Domain of a Derivative

Oct 2009
187
2
I have a quick question: what is domain of the derivative of f(x) = 5?
 

Ackbeet

MHF Hall of Honor
Jun 2010
6,318
2,433
CT, USA
I have two questions for you:

1. What is the domain of f(x)?
2. What is the derivative of f(x)?
 
Oct 2009
187
2
The domain of f(x) is all real numbers

the derivative of f(x) is:

\(\displaystyle \lim_{h \to \0}\frac{f(x+h)-f(x)}{h } \)

\(\displaystyle \lim_{h \to \0}\frac{5-5}{h } \)

\(\displaystyle \lim_{h \to \0}\frac{0}{h } \)

= \(\displaystyle \frac{0}{0 } \)
 

Ackbeet

MHF Hall of Honor
Jun 2010
6,318
2,433
CT, USA
I would agree with all but your last line of the computation. h never actually equals zero (it's a limit!), whereas the numerator is identically zero. Hence the overall limit is what?

I was asking about the domain of f(x), in case the problem had artificially restricted the domain. But no, you have the natural domain (the largest domain that makes sense). So, based on that information, plus the corrected derivative, can you tell me what the domain of the derivative is?
 
Oct 2009
187
2
The overall limit is 0/h

But nope...i'm still confused with the domain

I have to go to class...i guess i'll ask my lecturer
 

Ackbeet

MHF Hall of Honor
Jun 2010
6,318
2,433
CT, USA
The overall limit is 0/h
Incorrect. Once you've taken the limit, there should no longer be an h in it.

But nope...i'm still confused with the domain
Let's get the correct derivative before going on (see above).
 
May 2011
169
6
The domain is obviously the set of real numbers.

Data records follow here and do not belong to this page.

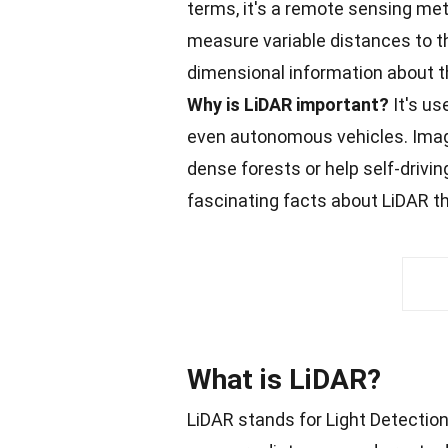
terms, it's a remote sensing meth
measure variable distances to th
dimensional information about th
Why is LiDAR important?
It's us
even autonomous vehicles. Imagi
dense
forests
or help self-drivi
fascinating
facts
about LiDAR tha
What is LiDAR?
LiDAR stands for Light Detection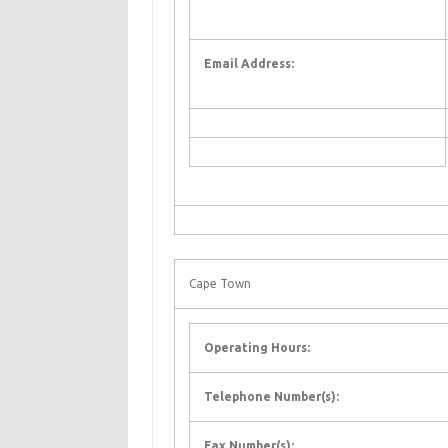
Email Address:
Cape Town
Operating Hours:
Telephone Number(s):
Fax Number(s):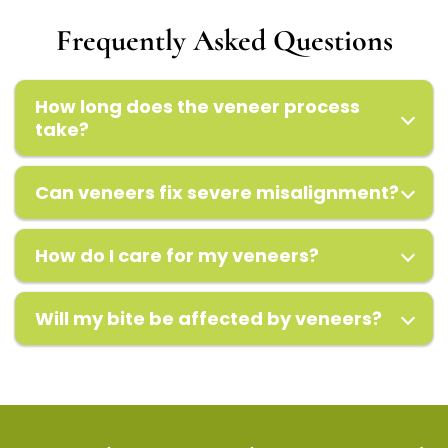
Frequently Asked Questions
How long does the veneer process
take?
Can veneers fix severe misalignment?
How do I care for my veneers?
Will my bite be affected by veneers?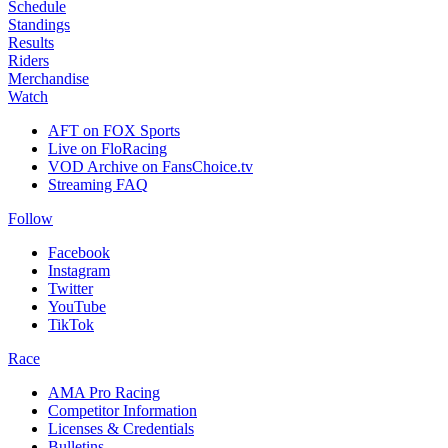
Schedule
Standings
Results
Riders
Merchandise
Watch
AFT on FOX Sports
Live on FloRacing
VOD Archive on FansChoice.tv
Streaming FAQ
Follow
Facebook
Instagram
Twitter
YouTube
TikTok
Race
AMA Pro Racing
Competitor Information
Licenses & Credentials
Bulletins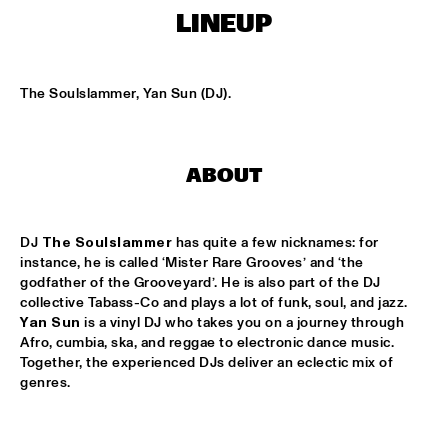
TIGRIS
LINEUP
ONNO PALOMA & KIMCHI
  •  
15:00
MISSISSIPPI TERRACE
The Soulslammer, Yan Sun (DJ).
JONG JOC
  •  
15:00
MISSISSIPPI
ABOUT
NSJ50 FILM
  •  
15:00
HUDSON
DJ 
The Soulslammer
 has quite a few nicknames: for 
MILES DAVIS @ 100 W/ MARCUS MILLER, MIKE STERN, MINO 
instance, he is called ‘Mister Rare Grooves’ and ‘the 
CINÉLU AND BILL EVANS 
  •  
15:15
godfather of the Grooveyard’. He is also part of the DJ 
CENTRAL PARK STAGE 1
collective Tabass-Co and plays a lot of funk, soul, and jazz. 
Yan Sun
 is a vinyl DJ who takes you on a journey through 
NEW JAZZ UNDERGROUND
  •  
15:15
Afro, cumbia, ska, and reggae to electronic dance music. 
Together, the experienced DJs deliver an eclectic mix of 
CONGO SQUARE
genres.
ANOUAR BRAHEM 'AFTER THE LAST SKY' WITH DJANGO 
BATES, ANJA LECHNER AND MATS EILERTSEN
  •  
15:30
HUDSON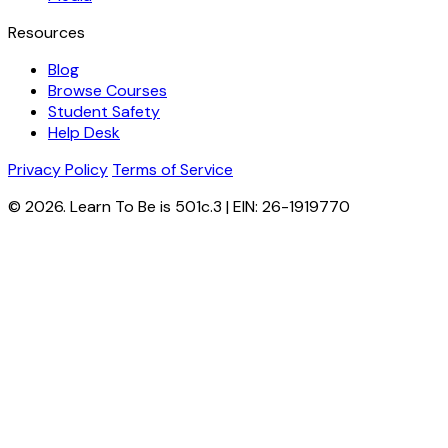
Resources
Blog
Browse Courses
Student Safety
Help Desk
Privacy Policy
Terms of Service
© 2026. Learn To Be is 501c.3 | EIN: 26-1919770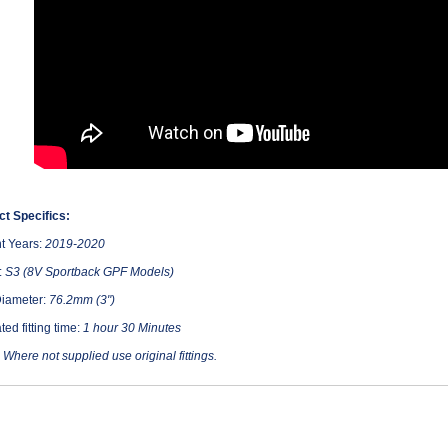
t Specifics:
t Years:
2019-2020
:
S3 (8V Sportback GPF Models)
Diameter:
76.2mm (3")
ted fitting time:
1 hour 30 Minutes
:
Where not supplied use original fittings.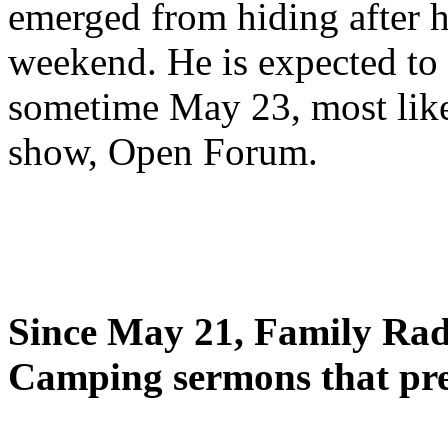
emerged from hiding after h
weekend. He is expected to 
sometime May 23, most likel
show, Open Forum.
Since May 21, Family Radi
Camping sermons that pre-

As for the limit,
\(\displaystyle \lim_{h \to \0}( 0/h)\)=\(\displaystyle \lim_{h \to \0}( 0/1)\) by l'hopital's rule which can be used since 0/0 is an indeterminate form.
 

Ackbeet

MHF Hall of Honor
Jun 2010
6,318
2,433
CT, USA
The domain is obviously the set of real numbers. As for the limit,
\(\displaystyle \lim_{h \to \0}( 0/h)\)=\(\displaystyle \lim_{h \to \0}( 0/1)\) by l'hopital's rule which can be used since 0/0 is an indeterminate form.
Doubtful that l'Hopital's Rule is available at the moment, since it depends on derivatives, which is exactly what we're trying to compute.
 
May 2011
169
6
\(\displaystyle \lim_{h \to \0}0/h\) =\(\displaystyle \lim_{h \to \0}0\)
 

Ackbeet

MHF Hall of Honor
Jun 2010
6,318
2,433
CT, USA
\(\displaystyle \lim_{h \to \0}0/h\) =\(\displaystyle \lim_{h \to \0}0\)
I agree; this is what I was getting at in post # 4, and what I was trying to get the OP'er to figure out on her own.

"Excite and direct the self-activities of the pupil, and as a rule tell him nothing that he can learn himself." - Law # 6 from John Milton Gregory's The Seven Laws of Teaching.